[Opening Extracted entries section]

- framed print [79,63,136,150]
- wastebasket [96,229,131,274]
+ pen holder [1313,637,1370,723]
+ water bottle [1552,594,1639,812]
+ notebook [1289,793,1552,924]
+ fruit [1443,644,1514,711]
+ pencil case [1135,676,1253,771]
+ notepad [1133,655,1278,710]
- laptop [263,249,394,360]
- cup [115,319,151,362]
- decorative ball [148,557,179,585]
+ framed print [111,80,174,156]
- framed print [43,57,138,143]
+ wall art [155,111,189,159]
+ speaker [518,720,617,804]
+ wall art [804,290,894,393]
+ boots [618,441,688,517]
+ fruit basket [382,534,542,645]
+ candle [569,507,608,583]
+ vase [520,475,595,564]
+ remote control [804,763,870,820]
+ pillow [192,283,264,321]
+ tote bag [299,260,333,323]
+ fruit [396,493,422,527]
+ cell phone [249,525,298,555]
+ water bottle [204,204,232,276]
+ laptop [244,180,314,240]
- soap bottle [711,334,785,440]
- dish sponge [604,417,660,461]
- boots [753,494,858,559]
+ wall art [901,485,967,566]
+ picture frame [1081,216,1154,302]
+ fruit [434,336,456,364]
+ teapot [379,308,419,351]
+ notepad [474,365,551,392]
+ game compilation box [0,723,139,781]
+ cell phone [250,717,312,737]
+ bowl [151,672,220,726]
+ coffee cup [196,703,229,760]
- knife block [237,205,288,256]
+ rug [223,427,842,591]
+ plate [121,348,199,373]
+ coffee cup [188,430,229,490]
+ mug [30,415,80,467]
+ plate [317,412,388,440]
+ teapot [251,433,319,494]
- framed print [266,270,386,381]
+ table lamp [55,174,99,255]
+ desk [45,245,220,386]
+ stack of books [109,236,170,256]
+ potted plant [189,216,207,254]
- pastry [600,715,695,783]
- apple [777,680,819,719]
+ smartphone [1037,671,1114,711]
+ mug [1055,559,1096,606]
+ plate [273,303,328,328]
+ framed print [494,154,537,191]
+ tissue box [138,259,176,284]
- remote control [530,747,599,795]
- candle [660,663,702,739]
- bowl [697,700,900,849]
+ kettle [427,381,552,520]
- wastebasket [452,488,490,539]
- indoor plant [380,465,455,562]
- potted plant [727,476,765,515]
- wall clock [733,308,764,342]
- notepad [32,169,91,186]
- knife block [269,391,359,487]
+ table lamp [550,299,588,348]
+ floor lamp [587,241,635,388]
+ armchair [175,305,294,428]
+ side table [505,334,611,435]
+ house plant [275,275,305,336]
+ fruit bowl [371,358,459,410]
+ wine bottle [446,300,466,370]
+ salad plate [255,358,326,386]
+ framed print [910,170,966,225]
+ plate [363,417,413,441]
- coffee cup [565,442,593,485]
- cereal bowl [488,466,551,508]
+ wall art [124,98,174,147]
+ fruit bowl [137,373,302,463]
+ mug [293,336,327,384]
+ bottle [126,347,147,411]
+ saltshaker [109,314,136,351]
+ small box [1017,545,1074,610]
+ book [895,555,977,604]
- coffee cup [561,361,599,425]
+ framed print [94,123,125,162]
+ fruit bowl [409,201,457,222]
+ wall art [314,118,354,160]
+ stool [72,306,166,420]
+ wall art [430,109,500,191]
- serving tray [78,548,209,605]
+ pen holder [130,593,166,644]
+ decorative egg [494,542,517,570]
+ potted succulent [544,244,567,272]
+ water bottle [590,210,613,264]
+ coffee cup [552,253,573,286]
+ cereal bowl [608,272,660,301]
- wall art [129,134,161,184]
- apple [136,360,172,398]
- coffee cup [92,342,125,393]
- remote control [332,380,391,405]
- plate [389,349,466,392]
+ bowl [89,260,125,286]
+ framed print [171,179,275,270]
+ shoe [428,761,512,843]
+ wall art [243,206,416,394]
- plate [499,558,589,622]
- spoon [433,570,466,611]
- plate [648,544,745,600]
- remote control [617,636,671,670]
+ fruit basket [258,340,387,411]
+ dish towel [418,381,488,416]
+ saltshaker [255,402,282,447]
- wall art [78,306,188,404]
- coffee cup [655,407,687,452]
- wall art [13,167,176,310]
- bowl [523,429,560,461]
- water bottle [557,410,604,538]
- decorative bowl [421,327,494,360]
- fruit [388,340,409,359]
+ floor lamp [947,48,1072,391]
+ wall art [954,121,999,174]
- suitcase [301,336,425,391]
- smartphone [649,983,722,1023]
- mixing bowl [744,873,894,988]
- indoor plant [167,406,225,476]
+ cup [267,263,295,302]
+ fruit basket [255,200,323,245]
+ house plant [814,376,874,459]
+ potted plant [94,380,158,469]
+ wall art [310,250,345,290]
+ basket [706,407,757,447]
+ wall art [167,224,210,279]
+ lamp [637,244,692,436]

[Closing Extracted entries section]

§ **Exercise goal**
Work through the data and count each line holding the string "decorative". Give only that count.

§ **Output**
3